[Collected data entries]
[Start of Attachment]

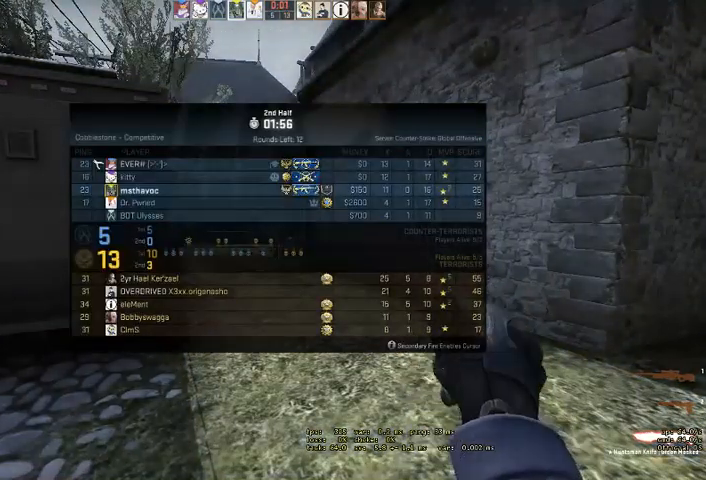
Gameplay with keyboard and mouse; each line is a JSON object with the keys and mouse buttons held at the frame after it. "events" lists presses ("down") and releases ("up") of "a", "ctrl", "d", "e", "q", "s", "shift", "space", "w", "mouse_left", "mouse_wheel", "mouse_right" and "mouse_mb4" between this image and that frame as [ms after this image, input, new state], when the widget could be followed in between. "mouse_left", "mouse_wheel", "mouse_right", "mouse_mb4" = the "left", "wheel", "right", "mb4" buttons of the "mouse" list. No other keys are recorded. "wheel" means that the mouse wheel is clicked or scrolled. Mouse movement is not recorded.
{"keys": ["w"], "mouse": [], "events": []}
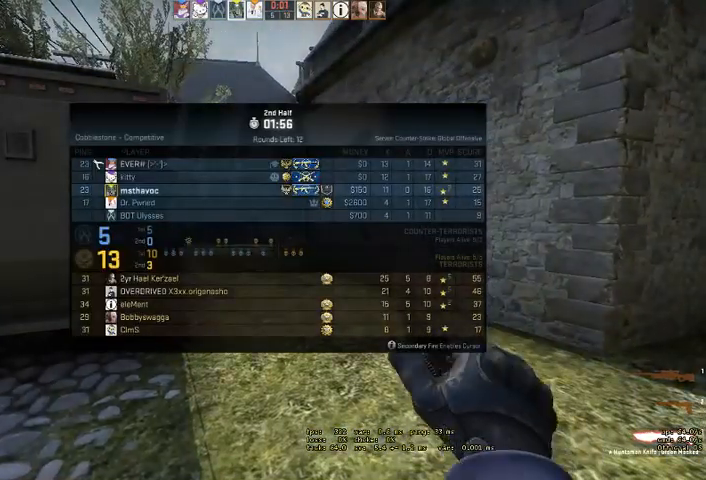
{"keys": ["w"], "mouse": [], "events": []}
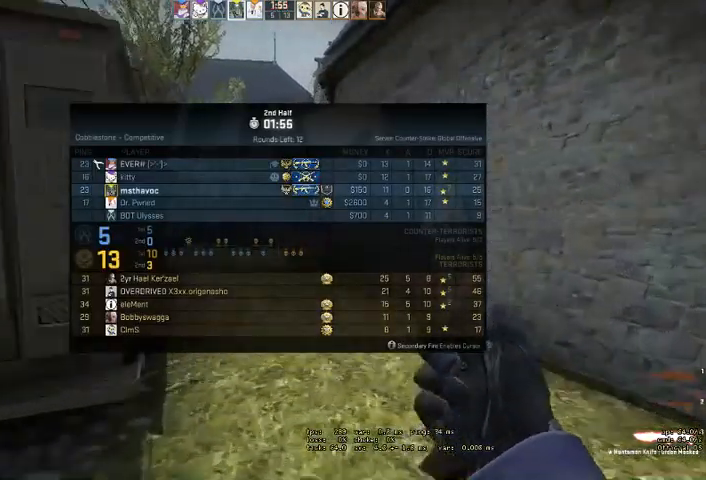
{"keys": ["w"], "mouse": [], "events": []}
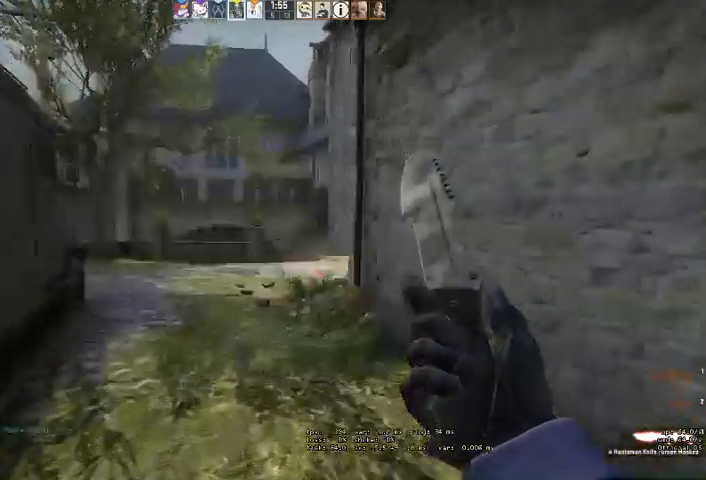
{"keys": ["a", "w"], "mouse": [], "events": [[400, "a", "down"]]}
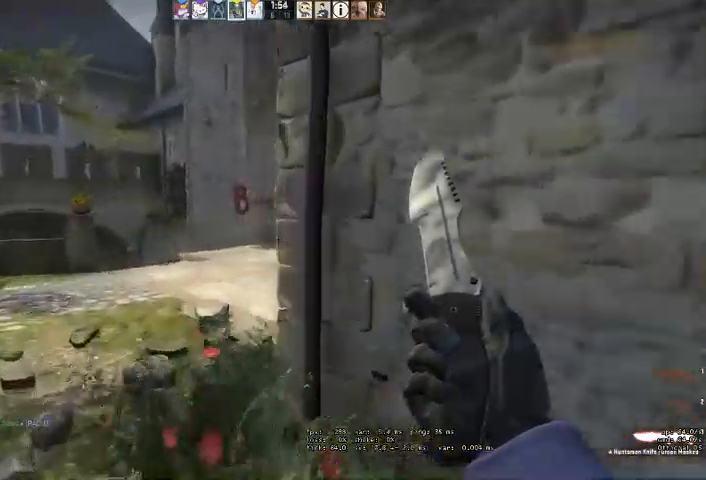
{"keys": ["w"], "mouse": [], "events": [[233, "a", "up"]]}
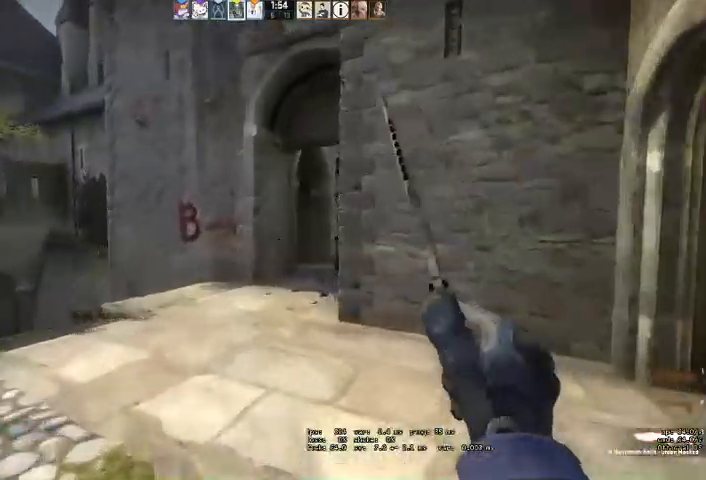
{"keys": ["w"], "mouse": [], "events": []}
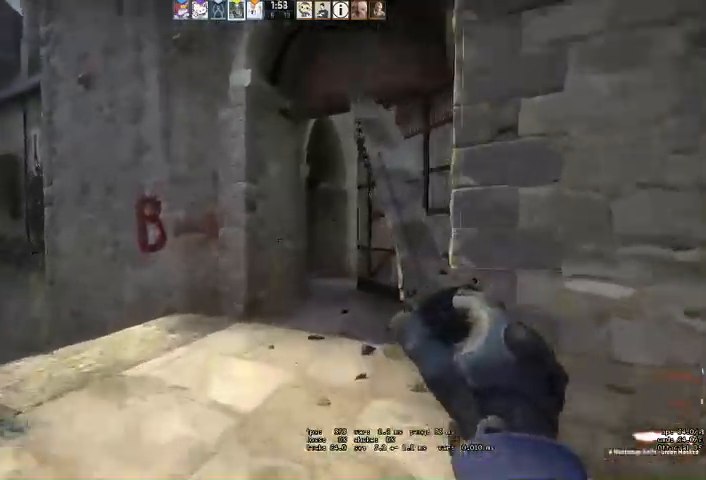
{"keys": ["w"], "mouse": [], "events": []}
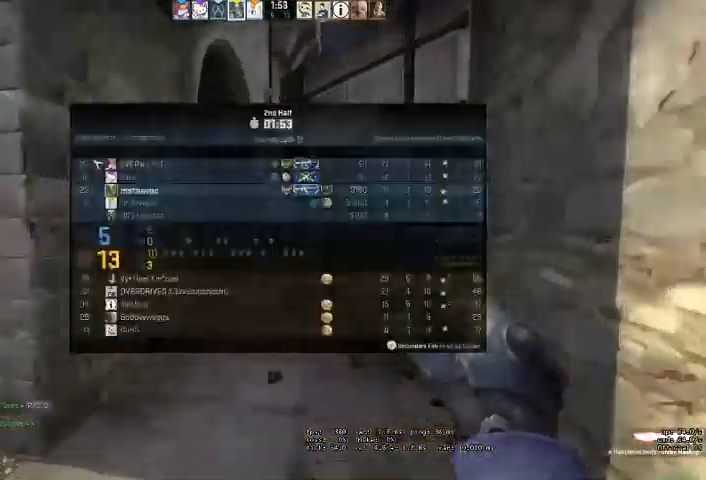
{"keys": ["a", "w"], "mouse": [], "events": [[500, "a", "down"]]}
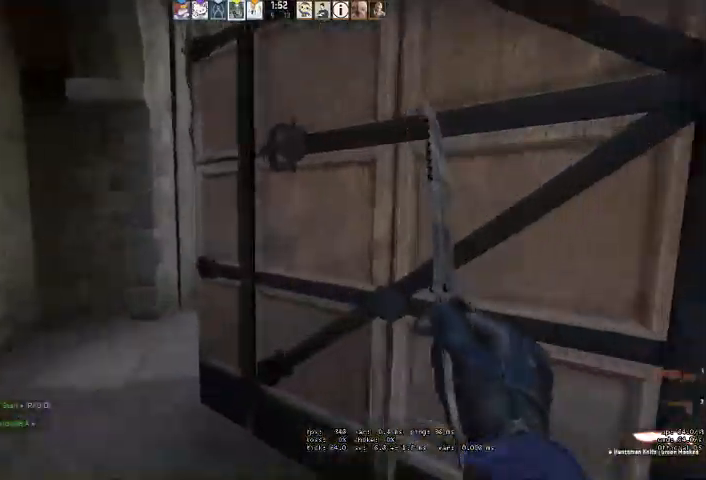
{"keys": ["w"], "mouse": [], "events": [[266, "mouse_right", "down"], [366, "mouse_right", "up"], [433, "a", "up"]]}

[End of Attachment]

**About this task**:
Reproduce every record in full. Leave out the images.

**Solution to this problem**:
Gameplay with keyboard and mouse; each line is a JSON object with the keys and mouse buttons held at the frame after it. "events" lists presses ("down") and releases ("up") of "a", "ctrl", "d", "e", "q", "s", "shift", "space", "w", "mouse_left", "mouse_wheel", "mouse_right" and "mouse_mb4" between this image and that frame as [ms after this image, input, new state], when the widget could be followed in between. "mouse_left", "mouse_wheel", "mouse_right", "mouse_mb4" = the "left", "wheel", "right", "mb4" buttons of the "mouse" list. No other keys are recorded. "wheel" means that the mouse wheel is clicked or scrolled. Mouse movement is not recorded.
{"keys": ["w"], "mouse": [], "events": []}
{"keys": ["w"], "mouse": [], "events": []}
{"keys": ["w"], "mouse": [], "events": []}
{"keys": ["a", "w"], "mouse": [], "events": [[400, "a", "down"]]}
{"keys": ["w"], "mouse": [], "events": [[233, "a", "up"]]}
{"keys": ["w"], "mouse": [], "events": []}
{"keys": ["w"], "mouse": [], "events": []}
{"keys": ["a", "w"], "mouse": [], "events": [[500, "a", "down"]]}
{"keys": ["w"], "mouse": [], "events": [[266, "mouse_right", "down"], [366, "mouse_right", "up"], [433, "a", "up"]]}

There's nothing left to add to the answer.